Sağlık Kurumları: Sağlık kurumları kavramı, ikinci ve üçüncü basamakta sağlık hizmeti sunumu gerçekleştiren birimleri ifade etmektedir. İkinci basamak sağlık hizmetleri, hastaların hem ayaktan (poliklinik) hem de yatarak (klinik) teşhis ve tedavilerinin yapıldığı kurumları ifade etmektedir. İkinci basamakta faaliyet gösteren sağlık kurumları da resmî ve özel olarak iki grupta ele alınmakta olup ikinci basamakta faaliyet gösteren resmî sağlık kurumları: eğitim ve araştırma hastanesi olmayan devlet hastaneleri ile bu hastanelere bağlı semt polikliniklerini, eğitim ve araştırma hastanesi olmayan özel dal hastaneleri ile bu hastanelere bağlı semt polikliniklerini, entegre ilçe devlet hastanelerini, Sağlık Bakanlığına bağlı olarak faaliyette bulunan ağız ve diş sağlığı merkezlerini, belediyelere ait hastaneler ile kamu kurumlarına ait tıp merkezleri ve dal merkezlerini, İstanbul Valiliği Darülaceze Müessesesi Müdürlüğü Hastanesini ifade etmektedir. İkinci basamakta faaliyet gösteren özel sağlık kurumları ise: Özel hastaneler, tıp merkezleri ve dal merkezleridir.

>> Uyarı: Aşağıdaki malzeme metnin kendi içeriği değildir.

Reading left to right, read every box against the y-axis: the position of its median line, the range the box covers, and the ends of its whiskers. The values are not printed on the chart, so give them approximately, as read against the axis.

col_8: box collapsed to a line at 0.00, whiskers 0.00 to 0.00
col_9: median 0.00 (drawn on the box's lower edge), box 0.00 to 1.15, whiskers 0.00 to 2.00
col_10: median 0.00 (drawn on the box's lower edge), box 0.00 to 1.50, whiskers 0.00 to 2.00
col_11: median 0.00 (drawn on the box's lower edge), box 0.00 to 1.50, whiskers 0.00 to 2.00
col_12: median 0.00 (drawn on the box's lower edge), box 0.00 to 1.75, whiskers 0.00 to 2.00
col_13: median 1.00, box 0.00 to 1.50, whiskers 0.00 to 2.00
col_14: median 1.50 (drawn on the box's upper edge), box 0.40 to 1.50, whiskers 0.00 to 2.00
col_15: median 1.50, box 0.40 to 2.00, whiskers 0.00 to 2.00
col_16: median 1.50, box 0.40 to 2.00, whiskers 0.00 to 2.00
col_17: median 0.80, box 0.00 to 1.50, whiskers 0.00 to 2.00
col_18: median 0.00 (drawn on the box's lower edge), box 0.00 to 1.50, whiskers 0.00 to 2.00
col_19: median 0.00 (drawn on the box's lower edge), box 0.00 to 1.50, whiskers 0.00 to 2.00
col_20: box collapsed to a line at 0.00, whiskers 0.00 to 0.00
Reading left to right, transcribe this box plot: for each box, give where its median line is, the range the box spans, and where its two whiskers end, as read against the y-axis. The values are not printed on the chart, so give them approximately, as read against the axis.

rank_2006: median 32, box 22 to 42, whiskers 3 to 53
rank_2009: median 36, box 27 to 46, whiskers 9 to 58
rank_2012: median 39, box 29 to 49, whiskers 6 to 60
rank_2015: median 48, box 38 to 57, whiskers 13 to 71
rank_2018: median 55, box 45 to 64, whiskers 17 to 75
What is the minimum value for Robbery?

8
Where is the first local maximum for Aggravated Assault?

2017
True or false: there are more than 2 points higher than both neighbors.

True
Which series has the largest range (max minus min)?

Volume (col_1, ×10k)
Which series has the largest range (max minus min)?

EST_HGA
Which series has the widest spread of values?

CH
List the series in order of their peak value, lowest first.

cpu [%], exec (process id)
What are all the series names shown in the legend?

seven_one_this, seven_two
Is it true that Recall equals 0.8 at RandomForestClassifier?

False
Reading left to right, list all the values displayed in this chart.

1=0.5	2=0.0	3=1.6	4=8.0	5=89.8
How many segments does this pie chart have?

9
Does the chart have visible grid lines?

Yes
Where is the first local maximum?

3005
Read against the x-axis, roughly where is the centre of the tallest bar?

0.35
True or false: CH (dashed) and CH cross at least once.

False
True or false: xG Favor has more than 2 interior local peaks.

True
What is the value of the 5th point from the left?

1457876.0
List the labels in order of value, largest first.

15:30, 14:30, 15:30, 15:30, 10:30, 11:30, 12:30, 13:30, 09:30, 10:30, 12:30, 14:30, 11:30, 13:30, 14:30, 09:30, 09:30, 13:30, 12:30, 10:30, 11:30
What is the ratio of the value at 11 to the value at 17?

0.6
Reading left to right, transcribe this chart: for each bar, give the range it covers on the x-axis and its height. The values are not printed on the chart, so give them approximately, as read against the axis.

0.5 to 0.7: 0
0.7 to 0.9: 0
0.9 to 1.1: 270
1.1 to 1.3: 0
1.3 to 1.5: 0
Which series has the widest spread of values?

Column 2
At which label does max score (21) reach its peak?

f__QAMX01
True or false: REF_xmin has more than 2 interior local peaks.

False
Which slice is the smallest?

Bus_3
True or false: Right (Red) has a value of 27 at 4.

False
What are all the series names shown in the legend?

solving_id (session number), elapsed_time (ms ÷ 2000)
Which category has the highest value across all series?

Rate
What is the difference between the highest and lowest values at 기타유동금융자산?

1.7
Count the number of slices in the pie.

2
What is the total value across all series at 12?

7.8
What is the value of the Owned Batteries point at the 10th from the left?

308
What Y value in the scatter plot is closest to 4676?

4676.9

Üçüncü basmak sağlık hizmeti sunumu, ülkemizde en ileri tetkik, tedavi, teşhis ve tarama yöntemlerinin kullanıldığı, özellikli sağlık personeline sahip kurumlardır. Üçüncü basamakta sağlık hizmeti sunan kurumlar; Sağlık Bakanlığına bağlı olarak faaliyet gösteren eğitim ve araştırma hastaneleri ile bu hastanelere bağlı semt poliklinikleri, özel dal eğitim ve araştırma hastaneleri ile bu hastanelere bağlı olarak faaliyet gösteren semt poliklinikleri, üniversite hastaneleri ile bu hastanelere bağlı sağlık uygulama ve araştırma merkezleri, ayrıca üniversitelerin diş hekimliği fakülteleri üçüncü basamak sağlık hizmeti sunan kurumlar olarak kabul edilmektedir.
Sağlık Kurumlarının Özellikleri
Sağlık kurumlarını diğer işletmelerden ayıran pek çok özellik bulunmaktadır. Bu özelliklerden en belirgin olanları ise: Sağlık kurumlarının birer hizmet üretim işletmesi olması, sağlık hizmeti sunucusu olan sağlık kurumları çalışanları ile sağlık hizmeti tüketicileri olan hastalar arasında bulunan bilgi asimetrisi, sağlık kurumlarının matriks yapıda faaliyet göstermesi, sağlık kurumlarında kesintisiz hizmet sunumunun gerçekleştiriliyor olması, sunulan hizmetlerin büyük bir kısmının acil ve ertelenemez özelliğe sahip olması, iş bölümü, uzmanlaşma ve işlevsel bağımlılığın yüksek olması, teknoloji kullanım oranının yüksek olması, sunulan hizmetlerin yapılacak olan hatalara ve ortaya çıkacak belirsizliklere karşı duyarlı olması, çıktının hem tanımlanmasının hem de ölçümünün güç olması, sağlık kurumlarının oldukça dinamik bir alanda faaliyet göstermeleri nedeniyle açık sistem olma özelliklerini taşımalarıdır.